我只是在学习Rust。我正在尝试为我的Game结构创建一个构建器结构。这是代码:
struct Input {
keys_pressed: HashMap<VirtualKeyCode, bool>,
}
pub struct GameBuilder {
settings: GameSettings,
input: Input,
}
impl GameBuilder {
pub fn new() -> GameBuilder {
GameBuilder {
settings: GameSettings {
window_dimensions: (800, 600),
title: "".to_string(),
},
input: Input {
keys_pressed: HashMap::new(),
}
}
}
pub fn with_dimensions(&mut self, width: u32, height: u32) -> &mut GameBuilder {
self.settings.window_dimensions = (width, height);
self
}
pub fn with_title(&mut self, title: &str) -> &mut GameBuilder {
self.settings.title = title.to_string();
self
}
pub fn game_keys(&mut self, keys: Vec<VirtualKeyCode>) -> &mut GameBuilder {
for key in keys {
self.input.keys_pressed.insert(key, false);
}
self
}
pub fn build(&self) -> Game {
let (width, height) = self.settings.window_dimensions;
Game {
display: glutin::WindowBuilder::new()
.with_dimensions(width, height)
.with_title(self.settings.title.to_string())
.build_glium()
.ok()
.expect("Error in WindowBuilder"),
state: GameState::Running,
input: self.input,
}
}
}
但是这段代码在最后一行input: self.input抱怨:
error: cannot move out of borrowed content
我想我理解为什么。由于函数中传递的参数是&self,我无法取得它的所有权,以及最后一行正在做什么。

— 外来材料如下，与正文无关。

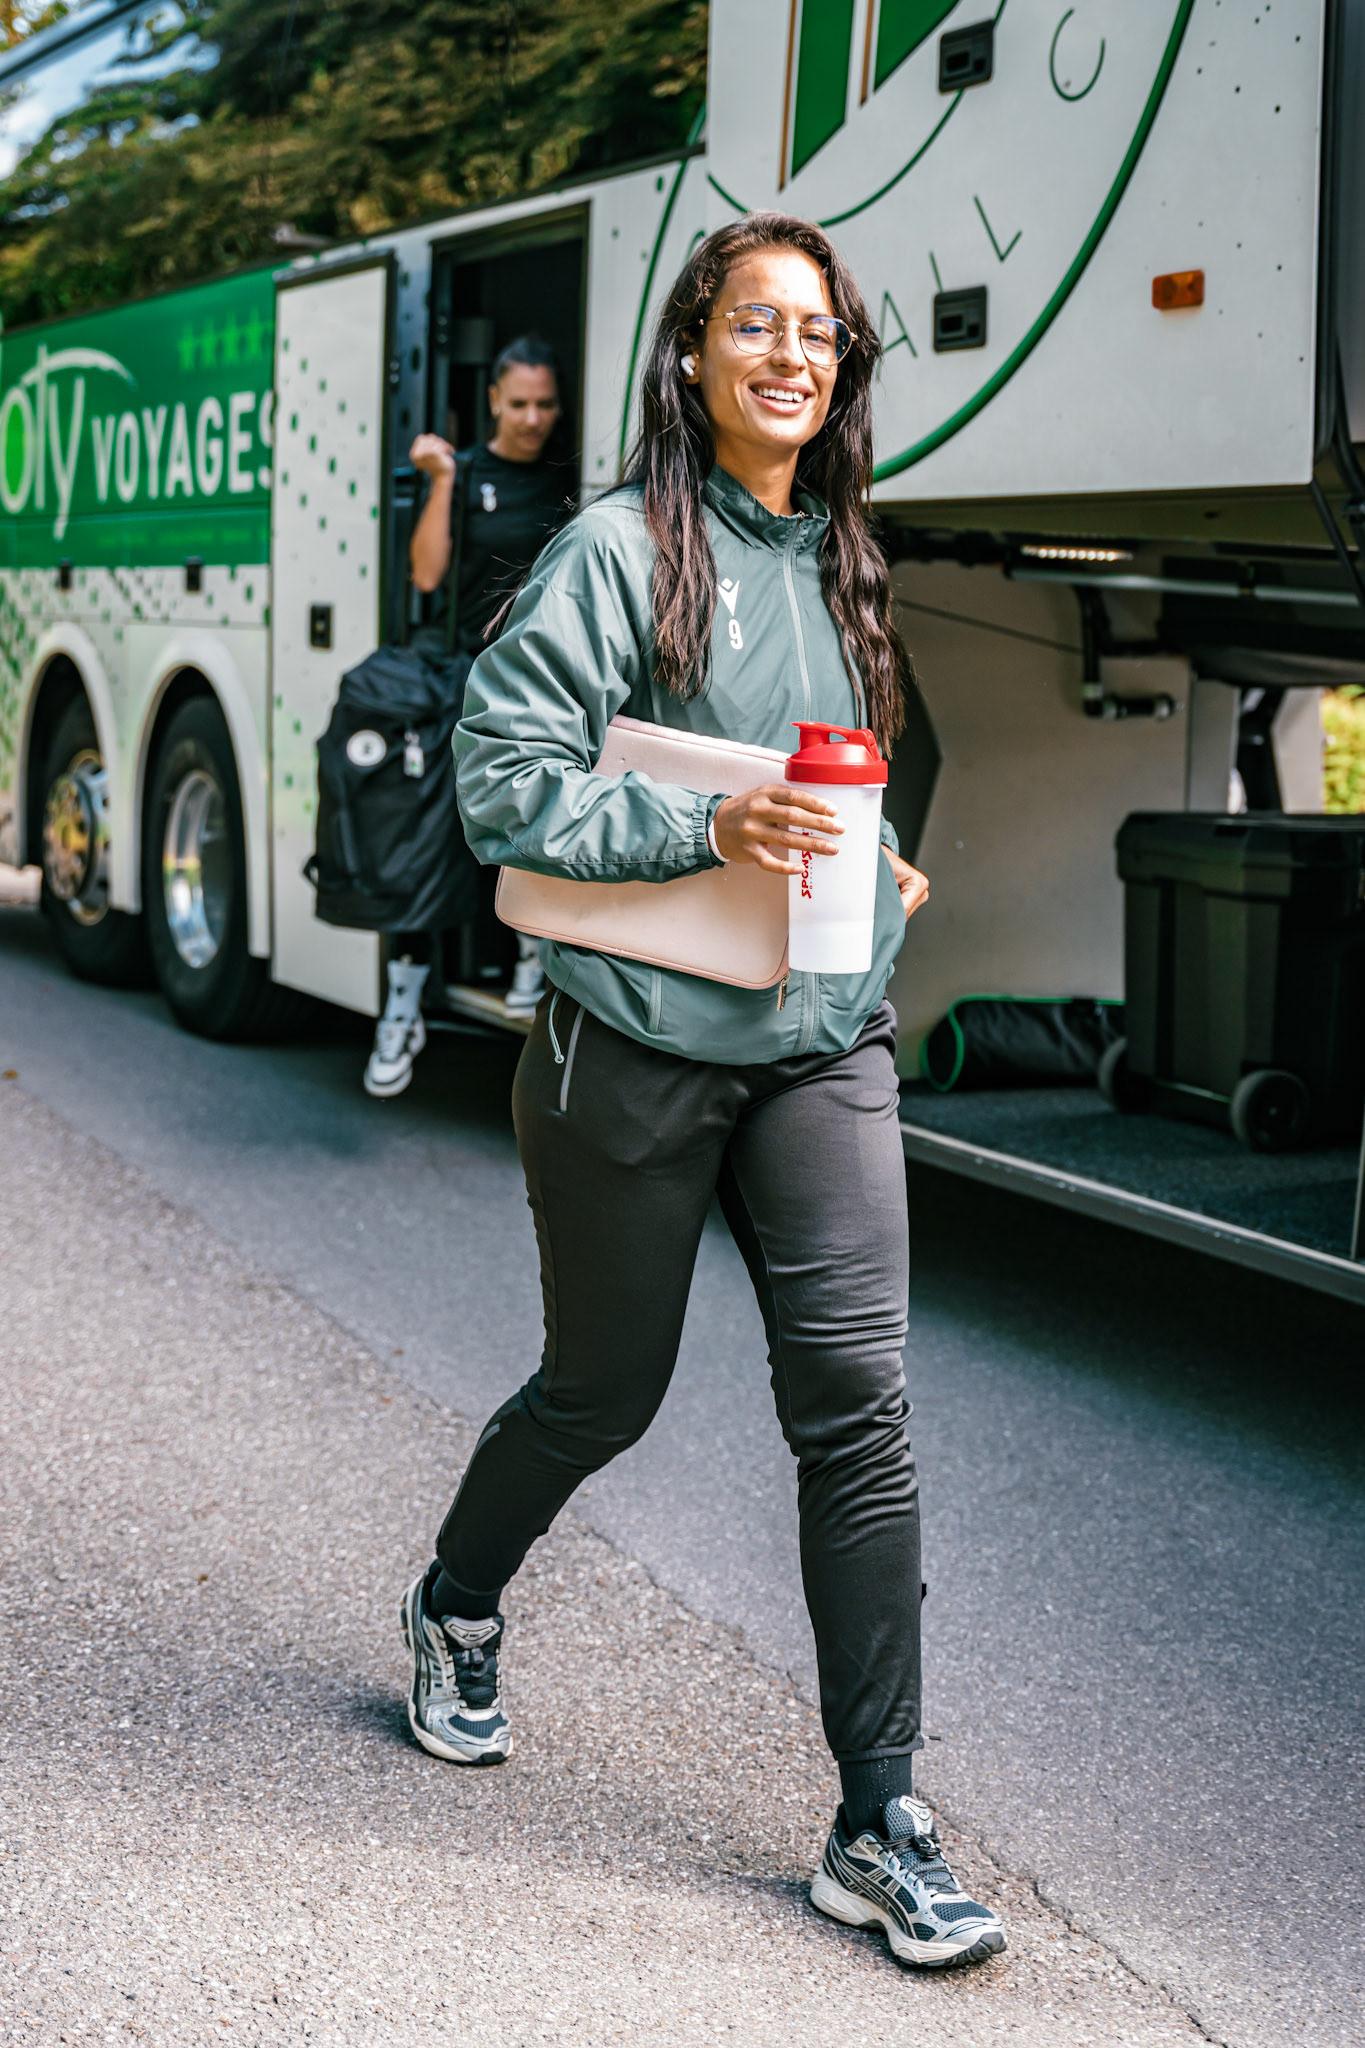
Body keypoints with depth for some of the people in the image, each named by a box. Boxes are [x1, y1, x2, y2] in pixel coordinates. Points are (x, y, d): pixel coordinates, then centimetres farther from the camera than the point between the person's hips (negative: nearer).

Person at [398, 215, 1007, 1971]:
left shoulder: (843, 565, 12)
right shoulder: (621, 546, -7)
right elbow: (504, 773, -13)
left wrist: (871, 864, 8)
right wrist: (710, 830, -22)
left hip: (824, 1047, 5)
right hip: (640, 1045, -4)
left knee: (857, 1403, -6)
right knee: (603, 1392, 11)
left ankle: (881, 1828, 1)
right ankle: (453, 1611, 43)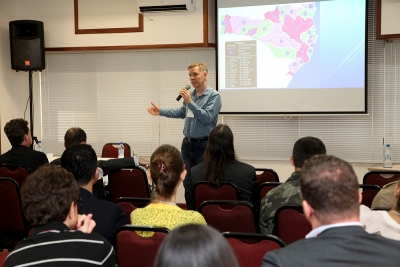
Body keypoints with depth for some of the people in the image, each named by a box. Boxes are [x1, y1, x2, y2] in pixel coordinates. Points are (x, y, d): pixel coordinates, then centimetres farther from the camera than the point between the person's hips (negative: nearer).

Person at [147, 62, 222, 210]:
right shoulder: (190, 94, 9)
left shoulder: (214, 96, -11)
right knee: (188, 185, 11)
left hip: (204, 146, -6)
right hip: (187, 144, 7)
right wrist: (160, 111, 19)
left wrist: (190, 102, -21)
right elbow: (182, 112, 25)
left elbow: (207, 117, -21)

我认为将&self更改为self可能会有效,但编译认为我不能改变self。
还有我所知道的复制特征,也许应该解决问题。但是Input基本上是一个HashMap,这意味着如果散列本身太大,副本可能会很昂贵。
如何才能解决这个问题呢?
我试过这样做:
#[derive(Debug, Copy, Clone)]
struct Input {
keys_pressed: HashMap<VirtualKeyCode, bool>,
}
但是编译器抱怨道:
error: the trait `Copy` may not be implemented for this type; field `keys_pressed` does not implement `Copy`
答案 0 :(得分:7)
鉴于您的方法签名是如何制定的,您似乎的目标是链接:
let game = GameBuilder::new().with_dimensions(...)
.with_title(...)
.build();
在Rust中,这要求GameBuilder按值传递:
pub fn with_dimensions(self, ...) -> GameBuilder {
// ...
}
为了能够在方法中变异self,您需要将其mut:
pub fn with_dimensions(mut self, ...) -> GameBuilder {
}
如果您更改with_dimensions,with_title,game_keys和build的签名,则按值self进行mut self意图),然后链接应该工作。